What if it didn't? Right now, we have 5 candidates, amazingly, getting 1% or more of the vote. 5. What if you could say your votes were McMullin, Johnson, Clinton, Stein, Trump? Wouldn't that be a MUCH more effective way? We'd see on every ballot either Trump or Clinton. Everyone. And you mean that wouldn't send a message to party leaders? That it might not have a chance to make a difference? Even if you drop that number to 3 and you go "I'd only ever vote Hillary, Stein, Johnson" or "McMullin, Johnson, Clinton" or whatever, isn't that a better representation?


And what if that could even include negative votes. How many people would go out to literally vote against Clinton or Trump? Tons. And that would actually represent us well. Keep the electoral college. Keep whatever else.
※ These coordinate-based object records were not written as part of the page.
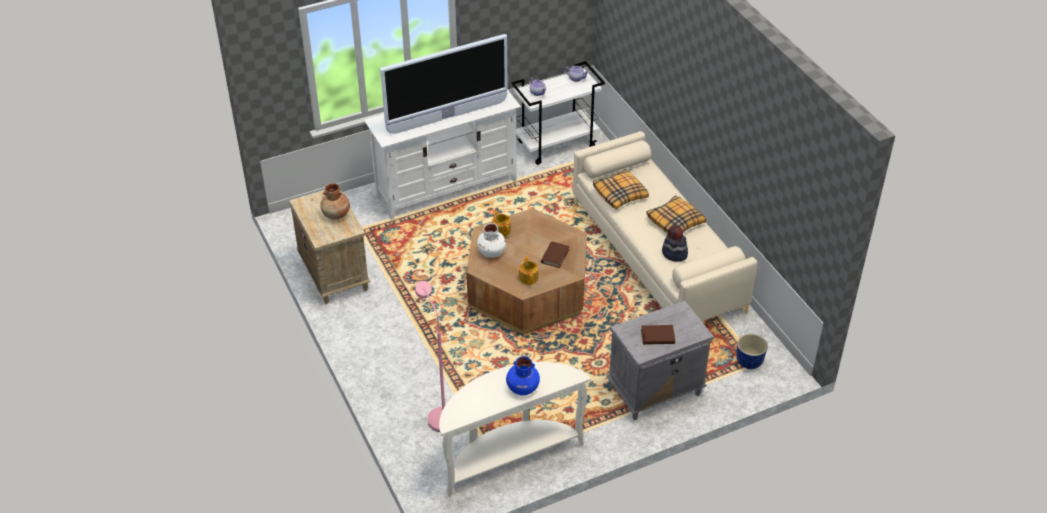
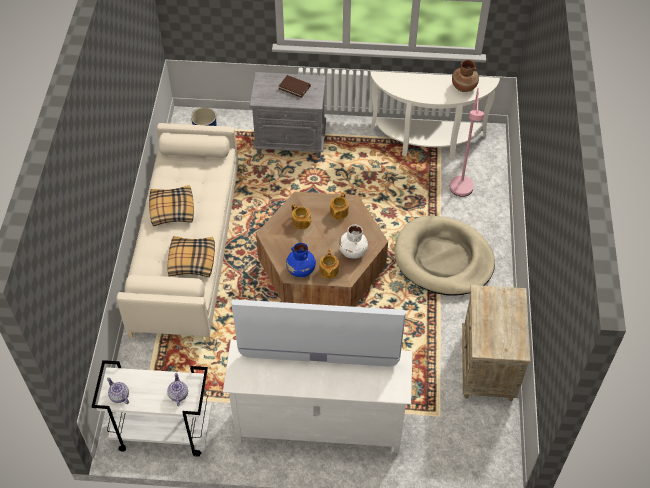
camera: 150 degrees left, 10 degrees up
(336, 214) = (489, 318): brown vase -> brown vase (464, 86)
(420, 342) = (443, 259): none -> beige dog bed
(522, 387) = (423, 83): blue vase -> blue vase (301, 270)
(555, 256) = (301, 222): brown book -> teapot
(674, 253) = (202, 180): hat -> none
But people are motivated so much more by stopping what they don't like and giving a nuanced answer that shows their actual thinking than a canned yes or no that in 40/50 states doesn't matter anyway because of the current system.
Maybe there are reasons we don't do negative votes, but at least the other aspects are worth considering, right?
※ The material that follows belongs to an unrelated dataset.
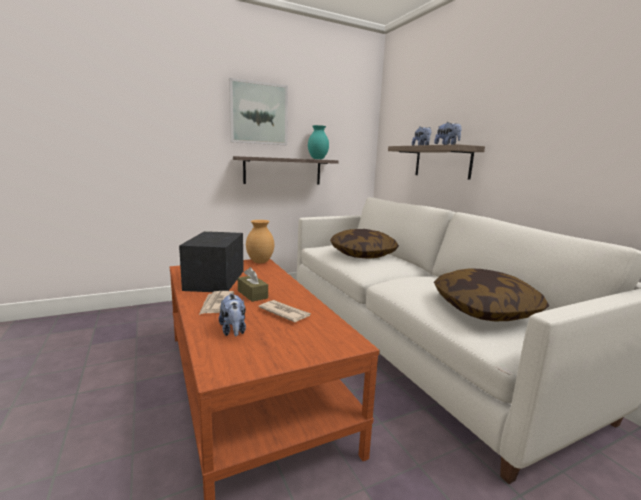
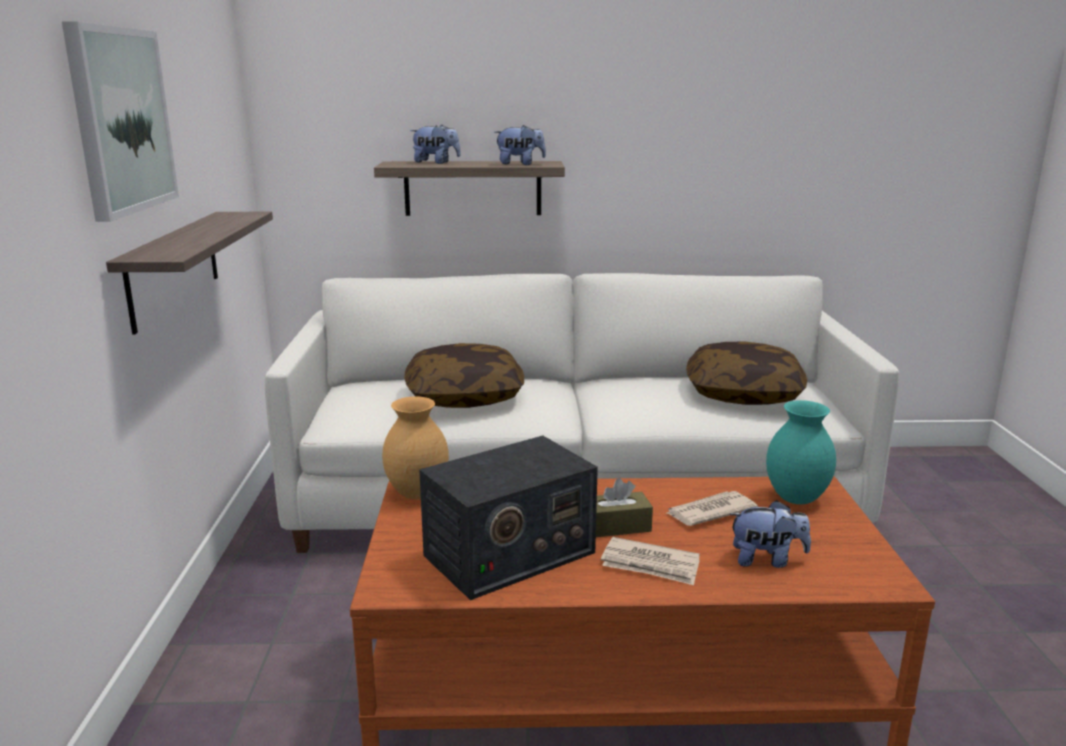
camera: 65 degrees left, 5 degrees up
(215, 280) = (508, 554): radio -> radio turned 60 degrees counterclockwise
(318, 159) = (224, 217): turquoise vase -> turquoise vase (795, 498)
And let me add one last thing. Let's imagine for a second that we had a candidate that was really truly represented our wants and needs as a people. That candidate could go all steps curry and take it to the house. Or the opposite could happen. The person with the most 1st place votes could also be reviled and then it would be a person who was 2nd for a lot of people, but wasn't reviled by anyone. Everyone would go "Well, at least it wasn't _____." Right?

Can anyone explain to me why this is a bad idea? Poly-sci friends? Non-Americans? Other than 2-party die-hards (and I care about your thoughts, too) Explain to me how this is somehow not a better representation of our actual feelings on things and a way to represent the best candidates our country could give us? I think it would either break the two party system or force the two major parties to listen to their bases better.


For what it's worth, this post was inspired by my friend Emily asking me to check facebook and see how many friends I had who liked the major political candidates. The results are below:


"Real Candidates"
Trump: 23
Hillary: 17
Gary Johnson 47
McMullin 35
Jill Stein 3


And just for funsies:


Ted Cruz 16
John Kasich 14
Rand Paul 9
Martin O. 1
Carly F. 9
Marco Rubio 17
Huckabee 7
Jeb Bush 2
Bernie Sanders 27
Scott Walker 2
Ben Carson 58
Mitt Romney 288
Jim Web 0



Skewed by Mormons? Sure.


But their overall numbers are like this:

Trump 10.9 M
Clinton 6.6 M (telling)
Evan M. 44K (telling)
Johnson 1.6 M
Stein 100K
Mitt Romney 10.5 M
Bernie 4.5 M (wonder if he was higher than Clinton before the primaries)
Rubio 1.4 M
Martin O'Malley 114K
Carly F. 600k (Surprising she wasn't better represented in the debates, no?)
Ben Carson 5.5M
Ted Cruz 2.1M
Mike Huckabee 2.1 M
Kasich 288 K
Rand Paul 2.1 M
(and his dad is 1.4 M and 17 friends)
Scott Walker 358K
Bush 340 K
Jim Webb 50k


Facebook isn't a perfect representation for a lot of reasons. I get that. But what this says to me is that there are other people we'd talk about "if they had a chance." What if Bernie was on that stage with Hillary and Trump?

What if the stage was the top 5 most popular politicans in America?

If we had Bernie (far left) Clinton (Moderate Left) Romney(Moderate right) Carson (far right, religious) and Trump (far right umm... far?) imagine how different this would be.

Or pick your top 5. Isn't the idea of democracy that more minds makes better options?  Guys? Guys?